--- START ---
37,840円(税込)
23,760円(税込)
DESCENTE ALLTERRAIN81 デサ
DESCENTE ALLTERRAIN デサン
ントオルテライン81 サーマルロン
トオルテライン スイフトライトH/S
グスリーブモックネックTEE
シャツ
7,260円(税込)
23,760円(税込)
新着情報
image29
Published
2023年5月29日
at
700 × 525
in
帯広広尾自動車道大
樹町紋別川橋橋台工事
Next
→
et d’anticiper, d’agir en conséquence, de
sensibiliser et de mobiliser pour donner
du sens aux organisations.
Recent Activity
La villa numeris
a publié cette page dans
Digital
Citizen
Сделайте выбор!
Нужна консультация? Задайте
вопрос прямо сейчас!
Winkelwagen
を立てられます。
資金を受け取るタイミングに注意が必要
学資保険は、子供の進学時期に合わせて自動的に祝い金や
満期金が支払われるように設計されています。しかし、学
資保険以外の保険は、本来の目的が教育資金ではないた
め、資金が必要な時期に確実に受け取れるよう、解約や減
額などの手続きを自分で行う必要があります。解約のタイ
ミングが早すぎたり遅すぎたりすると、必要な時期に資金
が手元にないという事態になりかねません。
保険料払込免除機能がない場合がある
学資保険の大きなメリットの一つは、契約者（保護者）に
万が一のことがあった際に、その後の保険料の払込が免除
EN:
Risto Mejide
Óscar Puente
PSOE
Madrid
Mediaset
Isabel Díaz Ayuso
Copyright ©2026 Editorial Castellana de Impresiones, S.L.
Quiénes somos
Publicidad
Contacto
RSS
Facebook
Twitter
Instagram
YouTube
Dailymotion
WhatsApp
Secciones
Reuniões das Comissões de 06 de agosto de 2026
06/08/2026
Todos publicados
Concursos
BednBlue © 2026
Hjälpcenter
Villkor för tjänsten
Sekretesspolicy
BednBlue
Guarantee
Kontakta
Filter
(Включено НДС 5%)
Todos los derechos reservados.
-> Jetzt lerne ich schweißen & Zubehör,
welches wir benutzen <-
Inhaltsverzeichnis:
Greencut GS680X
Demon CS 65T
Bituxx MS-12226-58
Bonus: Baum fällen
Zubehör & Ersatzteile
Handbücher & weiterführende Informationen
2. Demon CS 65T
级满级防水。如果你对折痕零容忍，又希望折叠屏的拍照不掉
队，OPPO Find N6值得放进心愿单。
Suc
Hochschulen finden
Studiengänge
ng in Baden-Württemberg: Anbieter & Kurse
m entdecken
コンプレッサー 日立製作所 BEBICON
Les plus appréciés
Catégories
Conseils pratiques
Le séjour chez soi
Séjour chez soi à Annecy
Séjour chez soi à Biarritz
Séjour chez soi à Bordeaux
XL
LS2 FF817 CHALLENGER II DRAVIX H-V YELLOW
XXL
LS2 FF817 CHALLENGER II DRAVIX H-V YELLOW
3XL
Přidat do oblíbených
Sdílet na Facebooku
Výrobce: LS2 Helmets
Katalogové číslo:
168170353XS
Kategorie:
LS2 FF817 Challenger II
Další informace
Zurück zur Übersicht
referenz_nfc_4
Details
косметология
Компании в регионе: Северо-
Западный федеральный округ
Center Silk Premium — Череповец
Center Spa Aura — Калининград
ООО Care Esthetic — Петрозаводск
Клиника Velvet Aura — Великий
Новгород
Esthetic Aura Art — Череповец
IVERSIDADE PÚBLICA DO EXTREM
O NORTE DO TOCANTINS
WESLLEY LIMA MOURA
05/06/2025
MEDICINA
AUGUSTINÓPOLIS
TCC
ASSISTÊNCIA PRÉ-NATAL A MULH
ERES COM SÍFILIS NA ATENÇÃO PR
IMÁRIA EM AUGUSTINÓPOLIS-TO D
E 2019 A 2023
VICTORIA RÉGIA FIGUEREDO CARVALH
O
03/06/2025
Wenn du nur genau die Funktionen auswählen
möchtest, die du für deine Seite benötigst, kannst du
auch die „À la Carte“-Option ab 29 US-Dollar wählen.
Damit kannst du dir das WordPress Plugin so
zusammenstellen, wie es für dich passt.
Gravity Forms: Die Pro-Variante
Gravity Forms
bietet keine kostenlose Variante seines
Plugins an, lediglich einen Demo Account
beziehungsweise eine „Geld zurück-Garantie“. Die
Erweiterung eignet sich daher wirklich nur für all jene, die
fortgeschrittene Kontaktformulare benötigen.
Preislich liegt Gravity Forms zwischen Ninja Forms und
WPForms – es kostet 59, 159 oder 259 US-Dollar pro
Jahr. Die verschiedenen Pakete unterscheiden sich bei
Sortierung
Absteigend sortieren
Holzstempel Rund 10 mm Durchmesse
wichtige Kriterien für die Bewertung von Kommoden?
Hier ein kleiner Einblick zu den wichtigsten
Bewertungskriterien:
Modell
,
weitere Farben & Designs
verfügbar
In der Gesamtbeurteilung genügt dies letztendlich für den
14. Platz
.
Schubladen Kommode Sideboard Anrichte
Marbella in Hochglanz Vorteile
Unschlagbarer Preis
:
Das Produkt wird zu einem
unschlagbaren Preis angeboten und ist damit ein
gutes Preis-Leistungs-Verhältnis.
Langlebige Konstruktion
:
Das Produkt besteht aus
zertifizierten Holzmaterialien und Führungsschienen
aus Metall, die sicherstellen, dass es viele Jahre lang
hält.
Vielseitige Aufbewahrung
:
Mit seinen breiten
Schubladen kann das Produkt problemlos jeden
--- END ---
WHAT THE TASK ASKS: Nothing in the records may change. Print all of them.

FINISHED EXERCISE:
37,840円(税込)
23,760円(税込)
DESCENTE ALLTERRAIN81 デサ
DESCENTE ALLTERRAIN デサン
ントオルテライン81 サーマルロン
トオルテライン スイフトライトH/S
グスリーブモックネックTEE
シャツ
7,260円(税込)
23,760円(税込)
新着情報
image29
Published
2023年5月29日
at
700 × 525
in
帯広広尾自動車道大
樹町紋別川橋橋台工事
Next
→
et d’anticiper, d’agir en conséquence, de
sensibiliser et de mobiliser pour donner
du sens aux organisations.
Recent Activity
La villa numeris
a publié cette page dans
Digital
Citizen
Сделайте выбор!
Нужна консультация? Задайте
вопрос прямо сейчас!
Winkelwagen
を立てられます。
資金を受け取るタイミングに注意が必要
学資保険は、子供の進学時期に合わせて自動的に祝い金や
満期金が支払われるように設計されています。しかし、学
資保険以外の保険は、本来の目的が教育資金ではないた
め、資金が必要な時期に確実に受け取れるよう、解約や減
額などの手続きを自分で行う必要があります。解約のタイ
ミングが早すぎたり遅すぎたりすると、必要な時期に資金
が手元にないという事態になりかねません。
保険料払込免除機能がない場合がある
学資保険の大きなメリットの一つは、契約者（保護者）に
万が一のことがあった際に、その後の保険料の払込が免除
EN:
Risto Mejide
Óscar Puente
PSOE
Madrid
Mediaset
Isabel Díaz Ayuso
Copyright ©2026 Editorial Castellana de Impresiones, S.L.
Quiénes somos
Publicidad
Contacto
RSS
Facebook
Twitter
Instagram
YouTube
Dailymotion
WhatsApp
Secciones
Reuniões das Comissões de 06 de agosto de 2026
06/08/2026
Todos publicados
Concursos
BednBlue © 2026
Hjälpcenter
Villkor för tjänsten
Sekretesspolicy
BednBlue
Guarantee
Kontakta
Filter
(Включено НДС 5%)
Todos los derechos reservados.
-> Jetzt lerne ich schweißen & Zubehör,
welches wir benutzen <-
Inhaltsverzeichnis:
Greencut GS680X
Demon CS 65T
Bituxx MS-12226-58
Bonus: Baum fällen
Zubehör & Ersatzteile
Handbücher & weiterführende Informationen
2. Demon CS 65T
级满级防水。如果你对折痕零容忍，又希望折叠屏的拍照不掉
队，OPPO Find N6值得放进心愿单。
Suc
Hochschulen finden
Studiengänge
ng in Baden-Württemberg: Anbieter & Kurse
m entdecken
コンプレッサー 日立製作所 BEBICON
Les plus appréciés
Catégories
Conseils pratiques
Le séjour chez soi
Séjour chez soi à Annecy
Séjour chez soi à Biarritz
Séjour chez soi à Bordeaux
XL
LS2 FF817 CHALLENGER II DRAVIX H-V YELLOW
XXL
LS2 FF817 CHALLENGER II DRAVIX H-V YELLOW
3XL
Přidat do oblíbených
Sdílet na Facebooku
Výrobce: LS2 Helmets
Katalogové číslo:
168170353XS
Kategorie:
LS2 FF817 Challenger II
Další informace
Zurück zur Übersicht
referenz_nfc_4
Details
косметология
Компании в регионе: Северо-
Западный федеральный округ
Center Silk Premium — Череповец
Center Spa Aura — Калининград
ООО Care Esthetic — Петрозаводск
Клиника Velvet Aura — Великий
Новгород
Esthetic Aura Art — Череповец
IVERSIDADE PÚBLICA DO EXTREM
O NORTE DO TOCANTINS
WESLLEY LIMA MOURA
05/06/2025
MEDICINA
AUGUSTINÓPOLIS
TCC
ASSISTÊNCIA PRÉ-NATAL A MULH
ERES COM SÍFILIS NA ATENÇÃO PR
IMÁRIA EM AUGUSTINÓPOLIS-TO D
E 2019 A 2023
VICTORIA RÉGIA FIGUEREDO CARVALH
O
03/06/2025
Wenn du nur genau die Funktionen auswählen
möchtest, die du für deine Seite benötigst, kannst du
auch die „À la Carte“-Option ab 29 US-Dollar wählen.
Damit kannst du dir das WordPress Plugin so
zusammenstellen, wie es für dich passt.
Gravity Forms: Die Pro-Variante
Gravity Forms
bietet keine kostenlose Variante seines
Plugins an, lediglich einen Demo Account
beziehungsweise eine „Geld zurück-Garantie“. Die
Erweiterung eignet sich daher wirklich nur für all jene, die
fortgeschrittene Kontaktformulare benötigen.
Preislich liegt Gravity Forms zwischen Ninja Forms und
WPForms – es kostet 59, 159 oder 259 US-Dollar pro
Jahr. Die verschiedenen Pakete unterscheiden sich bei
Sortierung
Absteigend sortieren
Holzstempel Rund 10 mm Durchmesse
wichtige Kriterien für die Bewertung von Kommoden?
Hier ein kleiner Einblick zu den wichtigsten
Bewertungskriterien:
Modell
,
weitere Farben & Designs
verfügbar
In der Gesamtbeurteilung genügt dies letztendlich für den
14. Platz
.
Schubladen Kommode Sideboard Anrichte
Marbella in Hochglanz Vorteile
Unschlagbarer Preis
:
Das Produkt wird zu einem
unschlagbaren Preis angeboten und ist damit ein
gutes Preis-Leistungs-Verhältnis.
Langlebige Konstruktion
:
Das Produkt besteht aus
zertifizierten Holzmaterialien und Führungsschienen
aus Metall, die sicherstellen, dass es viele Jahre lang
hält.
Vielseitige Aufbewahrung
:
Mit seinen breiten
Schubladen kann das Produkt problemlos jeden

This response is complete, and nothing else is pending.